| WHAT IS REQUIRED |
Range to output from the entries below: the line containing "<source format=gbr>" through the line containing "X12700Y292100D01*". Set it down exactly, ends included, nothing else.

| THE DATA |
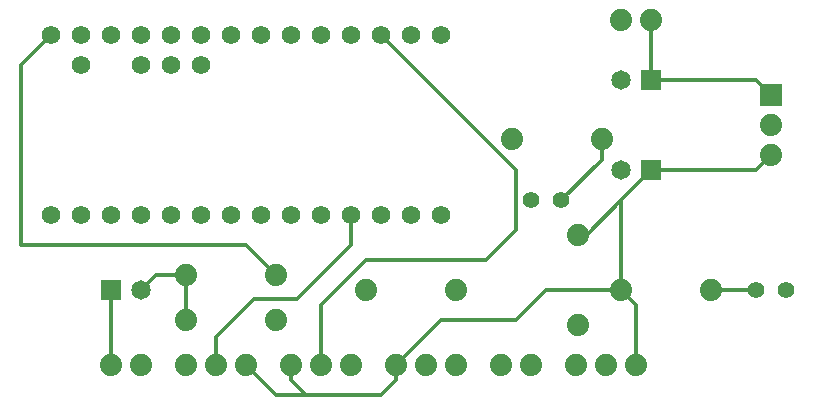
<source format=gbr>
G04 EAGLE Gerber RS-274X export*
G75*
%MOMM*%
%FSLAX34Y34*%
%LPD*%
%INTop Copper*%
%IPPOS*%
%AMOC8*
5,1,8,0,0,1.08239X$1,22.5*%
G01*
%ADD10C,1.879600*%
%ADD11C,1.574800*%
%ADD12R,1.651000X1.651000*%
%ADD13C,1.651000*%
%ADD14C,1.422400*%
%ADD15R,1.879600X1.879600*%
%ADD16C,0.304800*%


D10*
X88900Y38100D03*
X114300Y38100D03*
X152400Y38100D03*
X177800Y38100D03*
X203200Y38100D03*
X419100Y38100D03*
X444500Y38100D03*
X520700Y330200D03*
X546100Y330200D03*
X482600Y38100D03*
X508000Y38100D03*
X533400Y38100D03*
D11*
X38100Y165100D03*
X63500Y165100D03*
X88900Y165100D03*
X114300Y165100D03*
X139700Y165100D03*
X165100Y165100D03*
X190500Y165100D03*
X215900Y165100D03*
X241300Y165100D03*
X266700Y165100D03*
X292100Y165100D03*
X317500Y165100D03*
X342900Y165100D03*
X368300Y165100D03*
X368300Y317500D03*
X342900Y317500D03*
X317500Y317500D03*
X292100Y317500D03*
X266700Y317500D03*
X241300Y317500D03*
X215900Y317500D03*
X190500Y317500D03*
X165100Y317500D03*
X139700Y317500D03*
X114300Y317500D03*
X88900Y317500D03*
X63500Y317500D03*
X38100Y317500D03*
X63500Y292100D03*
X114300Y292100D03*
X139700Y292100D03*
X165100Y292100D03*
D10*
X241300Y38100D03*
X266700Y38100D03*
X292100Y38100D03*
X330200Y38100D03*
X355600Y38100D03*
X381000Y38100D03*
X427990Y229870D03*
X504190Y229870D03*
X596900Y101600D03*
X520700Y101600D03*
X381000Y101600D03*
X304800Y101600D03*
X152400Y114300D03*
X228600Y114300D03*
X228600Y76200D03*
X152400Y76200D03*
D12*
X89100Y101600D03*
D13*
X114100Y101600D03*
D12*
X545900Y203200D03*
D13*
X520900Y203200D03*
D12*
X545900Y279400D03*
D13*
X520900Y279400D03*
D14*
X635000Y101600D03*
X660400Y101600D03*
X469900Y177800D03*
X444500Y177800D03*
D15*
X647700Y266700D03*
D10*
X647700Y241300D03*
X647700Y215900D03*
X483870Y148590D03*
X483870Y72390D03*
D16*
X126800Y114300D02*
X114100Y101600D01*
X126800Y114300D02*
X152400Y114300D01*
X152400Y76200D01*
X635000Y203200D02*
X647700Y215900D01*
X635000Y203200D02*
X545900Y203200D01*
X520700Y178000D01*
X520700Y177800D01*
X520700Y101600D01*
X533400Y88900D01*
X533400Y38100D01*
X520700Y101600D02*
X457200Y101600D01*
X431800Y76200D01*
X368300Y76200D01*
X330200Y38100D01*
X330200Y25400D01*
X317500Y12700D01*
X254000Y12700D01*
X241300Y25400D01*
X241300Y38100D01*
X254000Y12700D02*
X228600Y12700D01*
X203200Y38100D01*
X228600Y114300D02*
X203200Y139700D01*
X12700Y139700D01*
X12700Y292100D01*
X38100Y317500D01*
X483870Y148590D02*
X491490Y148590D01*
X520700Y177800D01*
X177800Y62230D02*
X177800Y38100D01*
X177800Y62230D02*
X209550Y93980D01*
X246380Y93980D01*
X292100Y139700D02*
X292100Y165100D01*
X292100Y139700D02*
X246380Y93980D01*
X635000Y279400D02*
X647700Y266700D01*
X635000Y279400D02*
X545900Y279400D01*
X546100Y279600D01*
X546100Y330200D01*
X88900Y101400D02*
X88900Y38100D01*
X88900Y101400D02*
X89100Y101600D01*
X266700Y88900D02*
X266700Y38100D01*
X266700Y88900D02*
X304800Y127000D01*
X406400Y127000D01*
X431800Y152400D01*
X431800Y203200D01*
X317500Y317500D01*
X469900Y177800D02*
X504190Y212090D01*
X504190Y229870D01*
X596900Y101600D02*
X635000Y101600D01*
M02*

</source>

---

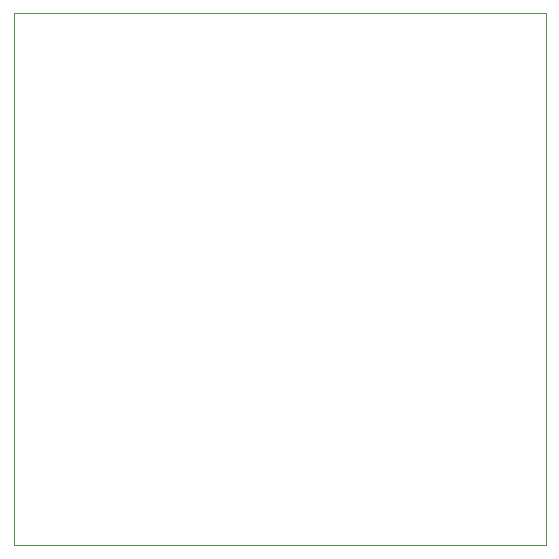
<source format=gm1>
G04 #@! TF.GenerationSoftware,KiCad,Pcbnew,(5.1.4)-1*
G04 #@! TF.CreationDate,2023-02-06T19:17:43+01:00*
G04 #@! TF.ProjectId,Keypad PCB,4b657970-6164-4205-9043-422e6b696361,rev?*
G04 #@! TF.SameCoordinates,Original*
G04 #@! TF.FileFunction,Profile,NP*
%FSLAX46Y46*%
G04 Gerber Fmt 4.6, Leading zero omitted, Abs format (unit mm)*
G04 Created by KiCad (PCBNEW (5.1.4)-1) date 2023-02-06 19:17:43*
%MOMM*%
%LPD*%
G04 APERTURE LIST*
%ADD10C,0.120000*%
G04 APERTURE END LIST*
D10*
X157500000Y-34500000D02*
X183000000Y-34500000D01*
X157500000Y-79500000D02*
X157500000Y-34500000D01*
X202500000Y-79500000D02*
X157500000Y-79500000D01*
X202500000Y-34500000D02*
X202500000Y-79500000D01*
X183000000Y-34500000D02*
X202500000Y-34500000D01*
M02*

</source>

| SOLUTION BELOW |
<source format=gbr>
G04 EAGLE Gerber RS-274X export*
G75*
%MOMM*%
%FSLAX34Y34*%
%LPD*%
%INTop Copper*%
%IPPOS*%
%AMOC8*
5,1,8,0,0,1.08239X$1,22.5*%
G01*
%ADD10C,1.879600*%
%ADD11C,1.574800*%
%ADD12R,1.651000X1.651000*%
%ADD13C,1.651000*%
%ADD14C,1.422400*%
%ADD15R,1.879600X1.879600*%
%ADD16C,0.304800*%


D10*
X88900Y38100D03*
X114300Y38100D03*
X152400Y38100D03*
X177800Y38100D03*
X203200Y38100D03*
X419100Y38100D03*
X444500Y38100D03*
X520700Y330200D03*
X546100Y330200D03*
X482600Y38100D03*
X508000Y38100D03*
X533400Y38100D03*
D11*
X38100Y165100D03*
X63500Y165100D03*
X88900Y165100D03*
X114300Y165100D03*
X139700Y165100D03*
X165100Y165100D03*
X190500Y165100D03*
X215900Y165100D03*
X241300Y165100D03*
X266700Y165100D03*
X292100Y165100D03*
X317500Y165100D03*
X342900Y165100D03*
X368300Y165100D03*
X368300Y317500D03*
X342900Y317500D03*
X317500Y317500D03*
X292100Y317500D03*
X266700Y317500D03*
X241300Y317500D03*
X215900Y317500D03*
X190500Y317500D03*
X165100Y317500D03*
X139700Y317500D03*
X114300Y317500D03*
X88900Y317500D03*
X63500Y317500D03*
X38100Y317500D03*
X63500Y292100D03*
X114300Y292100D03*
X139700Y292100D03*
X165100Y292100D03*
D10*
X241300Y38100D03*
X266700Y38100D03*
X292100Y38100D03*
X330200Y38100D03*
X355600Y38100D03*
X381000Y38100D03*
X427990Y229870D03*
X504190Y229870D03*
X596900Y101600D03*
X520700Y101600D03*
X381000Y101600D03*
X304800Y101600D03*
X152400Y114300D03*
X228600Y114300D03*
X228600Y76200D03*
X152400Y76200D03*
D12*
X89100Y101600D03*
D13*
X114100Y101600D03*
D12*
X545900Y203200D03*
D13*
X520900Y203200D03*
D12*
X545900Y279400D03*
D13*
X520900Y279400D03*
D14*
X635000Y101600D03*
X660400Y101600D03*
X469900Y177800D03*
X444500Y177800D03*
D15*
X647700Y266700D03*
D10*
X647700Y241300D03*
X647700Y215900D03*
X483870Y148590D03*
X483870Y72390D03*
D16*
X126800Y114300D02*
X114100Y101600D01*
X126800Y114300D02*
X152400Y114300D01*
X152400Y76200D01*
X635000Y203200D02*
X647700Y215900D01*
X635000Y203200D02*
X545900Y203200D01*
X520700Y178000D01*
X520700Y177800D01*
X520700Y101600D01*
X533400Y88900D01*
X533400Y38100D01*
X520700Y101600D02*
X457200Y101600D01*
X431800Y76200D01*
X368300Y76200D01*
X330200Y38100D01*
X330200Y25400D01*
X317500Y12700D01*
X254000Y12700D01*
X241300Y25400D01*
X241300Y38100D01*
X254000Y12700D02*
X228600Y12700D01*
X203200Y38100D01*
X228600Y114300D02*
X203200Y139700D01*
X12700Y139700D01*
X12700Y292100D01*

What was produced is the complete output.